Tony Mazzocchi: a man who hated work and loved labor

by Mark Catlin

Tony Mazzocchi was a visionary who was in the forefront of the labor movement’s major struggles for social justice in the postwar period.   Those hard fought struggles and victories, from the civil rights movement and the struggles against nuclear proliferation and the Vietnam War, to the struggle for environmental justice and the movement for occupational health and safety, which he spearheaded.

Last evening, in a very moving ceremony, the US Department of Labor inducted Tony Mazzocchi, dynamic labor leader,  into its Labor Hall of Honor. The ceremony took place at the New York Committee for Occupational Safety and Health (NYCOSH) 33rd Anniversary Awards Celebration in New York City on  June 5th 2012.  Mazzocchi was born in 1926 and died in 2002. A short video, The Life and Words of Tony Mazzocchi was prepared for the event.  Several of his children accepted the award for their late father.

Tony’s lifelong conviction was that the objective of our struggle is to set the terms of national political debate around an agenda that expresses the concerns of America’s workers. This conviction culminated in his decision in 1991 to concentrate all his energies on propagating the message of independent working class politics to workers throughout the country. Drawing on his broad and vast experiences in the labor movement, he was the catalyst for the creation of the Labor Party in 1996. His leadership combined both acute, far-reaching vision and a deep understanding of the practicalities of building a coherent, independent working class political movement.

Tony’s life was defined by an irrepressible optimism that stemmed from his unflagging confidence in the capacities of workers to create change and his unique ability to combine a tough-minded understanding of the political realities of the moment with a longer view of our movement’s goals and requirements.

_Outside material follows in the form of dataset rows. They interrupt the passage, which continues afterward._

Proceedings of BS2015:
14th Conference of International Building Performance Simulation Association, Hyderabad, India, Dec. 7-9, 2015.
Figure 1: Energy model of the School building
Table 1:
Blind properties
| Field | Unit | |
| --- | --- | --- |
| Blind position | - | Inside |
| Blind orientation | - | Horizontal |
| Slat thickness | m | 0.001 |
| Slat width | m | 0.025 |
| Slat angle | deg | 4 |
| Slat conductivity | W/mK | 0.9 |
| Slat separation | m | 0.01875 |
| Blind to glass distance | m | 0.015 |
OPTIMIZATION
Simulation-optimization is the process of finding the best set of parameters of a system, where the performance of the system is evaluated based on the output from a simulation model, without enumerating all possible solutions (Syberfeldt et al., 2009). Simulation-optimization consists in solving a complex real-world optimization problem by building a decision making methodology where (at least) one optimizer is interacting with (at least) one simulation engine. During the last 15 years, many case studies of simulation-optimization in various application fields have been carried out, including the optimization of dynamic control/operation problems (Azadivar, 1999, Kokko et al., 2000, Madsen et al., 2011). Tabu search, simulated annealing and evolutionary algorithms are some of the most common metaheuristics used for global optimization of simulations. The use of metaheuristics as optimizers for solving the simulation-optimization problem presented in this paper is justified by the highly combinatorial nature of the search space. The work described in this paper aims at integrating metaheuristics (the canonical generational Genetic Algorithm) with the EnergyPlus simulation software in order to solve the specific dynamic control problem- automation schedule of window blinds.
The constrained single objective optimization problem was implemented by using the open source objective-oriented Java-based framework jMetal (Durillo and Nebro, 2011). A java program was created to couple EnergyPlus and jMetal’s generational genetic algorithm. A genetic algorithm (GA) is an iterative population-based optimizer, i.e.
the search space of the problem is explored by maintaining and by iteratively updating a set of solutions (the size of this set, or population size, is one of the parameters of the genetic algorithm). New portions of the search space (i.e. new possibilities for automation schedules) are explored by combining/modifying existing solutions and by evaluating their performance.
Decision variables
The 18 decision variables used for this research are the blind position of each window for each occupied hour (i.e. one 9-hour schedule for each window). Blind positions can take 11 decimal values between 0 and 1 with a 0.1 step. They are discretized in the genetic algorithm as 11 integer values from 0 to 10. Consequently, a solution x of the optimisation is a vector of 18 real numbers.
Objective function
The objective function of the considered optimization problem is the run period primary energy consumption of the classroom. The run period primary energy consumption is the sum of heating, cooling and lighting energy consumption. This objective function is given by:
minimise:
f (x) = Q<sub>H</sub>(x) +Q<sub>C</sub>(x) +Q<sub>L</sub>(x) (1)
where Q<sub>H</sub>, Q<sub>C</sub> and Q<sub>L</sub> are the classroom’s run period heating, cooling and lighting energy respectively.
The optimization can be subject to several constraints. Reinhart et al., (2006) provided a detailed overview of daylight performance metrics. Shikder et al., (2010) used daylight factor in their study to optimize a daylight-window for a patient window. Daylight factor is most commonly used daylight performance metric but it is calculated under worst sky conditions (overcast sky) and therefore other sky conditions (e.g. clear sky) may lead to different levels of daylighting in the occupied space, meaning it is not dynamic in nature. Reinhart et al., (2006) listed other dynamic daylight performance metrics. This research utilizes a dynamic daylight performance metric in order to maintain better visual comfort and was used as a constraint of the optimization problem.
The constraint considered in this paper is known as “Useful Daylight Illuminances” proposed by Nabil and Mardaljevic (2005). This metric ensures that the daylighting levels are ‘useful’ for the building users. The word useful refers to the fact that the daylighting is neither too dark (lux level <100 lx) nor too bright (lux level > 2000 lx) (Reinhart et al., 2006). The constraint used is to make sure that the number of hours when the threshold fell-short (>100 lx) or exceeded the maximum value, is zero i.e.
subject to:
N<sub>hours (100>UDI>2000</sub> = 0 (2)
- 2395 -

The Labor Department’s Hall of Fame honors those Americans whose distinctive contributions in the field of labor have elevated working conditions, wages, and over-all quality of life of America’s workers and their families and communities.

Tony Mazzocchi was the force behind the modern workers safety and health movement in the US. Every worker in this country is safer because Tony led the fight for all of us for the right to leave work at the end of the day as healthy as when we came in.

“The Labor Department is pleased to recognize Tony Mazzocchi for his tireless commitment to the safety, health and welfare of America’s workers,” said Dr. Michaels at the event.  Michaels is the assistant secretary of labor for OSHA. “Tony’s extraordinary efforts and leadership helped pave the way for vital reforms like the OSH Act, and it’s time he takes his rightful place in the Labor Hall of Honor.”

His life is recounted in the 2007 biography, The Man Who Hated Work and Loved Labor: The Life and Times of Tony Mazzocchi, by author and labor expert Les Leopold. This book won an Independent Book Publisher gold medal for best 2008 biography.